For long-horizon retirement investors, Martin Marietta Materials, Inc.
(MLM) is the stronger choice — it scores higher on the combination of lower volatility, dividend reliability, and long-term compounding (low volatility (β 0. 87), 0. 5% yield, +242. 7% 10Y return). AudioEye, Inc. (AEYE) carries a higher beta of 2. 29 — meaning larger drawdowns in market downturns, which matters significantly when you cannot wait years for a recovery. Both have compounded well over 10 years (MLM: +242. 7%, AEYE: +102. 2%), confirming both are viable long-term holds — but the lower-volatility option typically results in less emotional selling during corrections. Retirement portfolios generally favour predictability over maximum returns. Consult a financial advisor before making allocation decisions.
10What are the main differences between RETO and PESI and CLFD and AEYE and MLM?
These companies operate in different sectors (RETO (Basic Materials) and PESI (Industrials) and CLFD (Technology) and AEYE (Technology) and MLM (Basic Materials)), which means they face different economic cycles, regulatory environments, and macro sensitivities — making direct comparison nuanced.
In terms of investment character: RETO is a small-cap quality compounder stock; PESI is a small-cap quality compounder stock; CLFD is a small-cap high-growth stock; AEYE is a small-cap quality compounder stock; MLM is a mid-cap quality compounder stock.

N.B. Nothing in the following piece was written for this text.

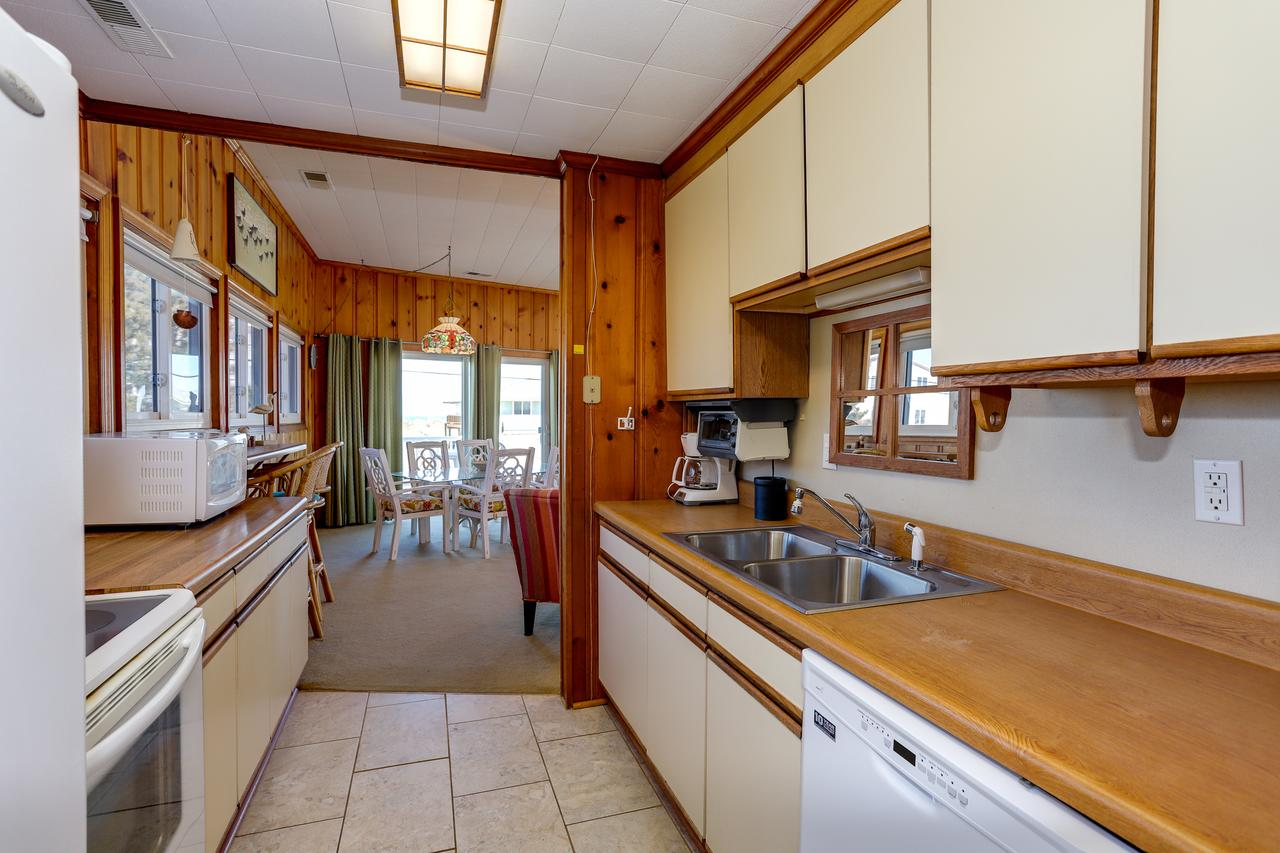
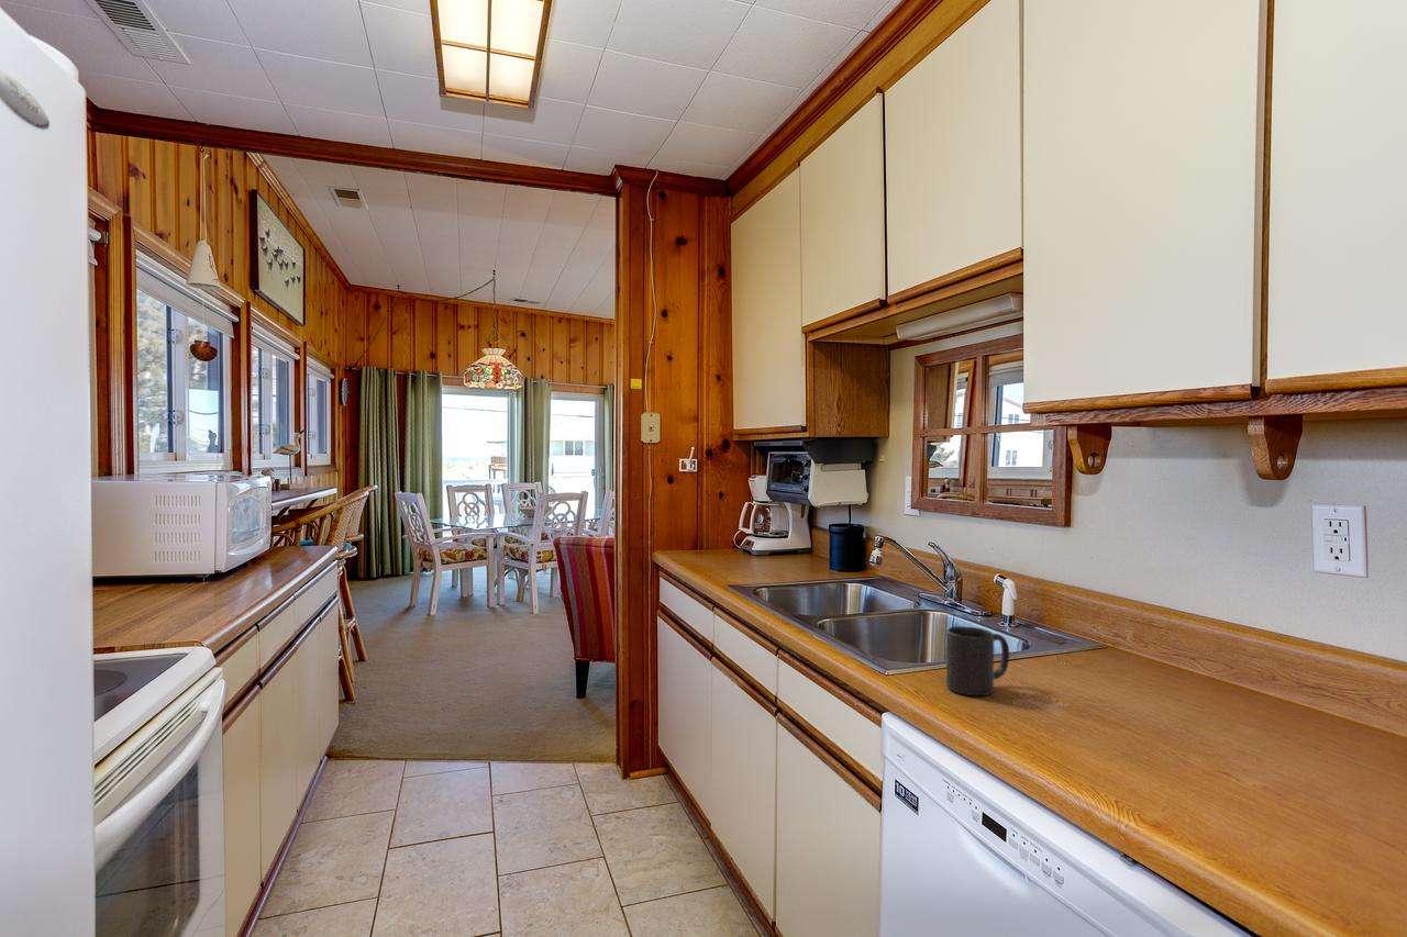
+ mug [945,625,1010,696]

MLM pays a dividend while RETO, PESI, CLFD, AEYE do not, making them suitable for different income and tax situations. These fundamental differences mean investors should not choose between them on a single metric — the "better stock" depends entirely on which of these characteristics aligns with your investment strategy.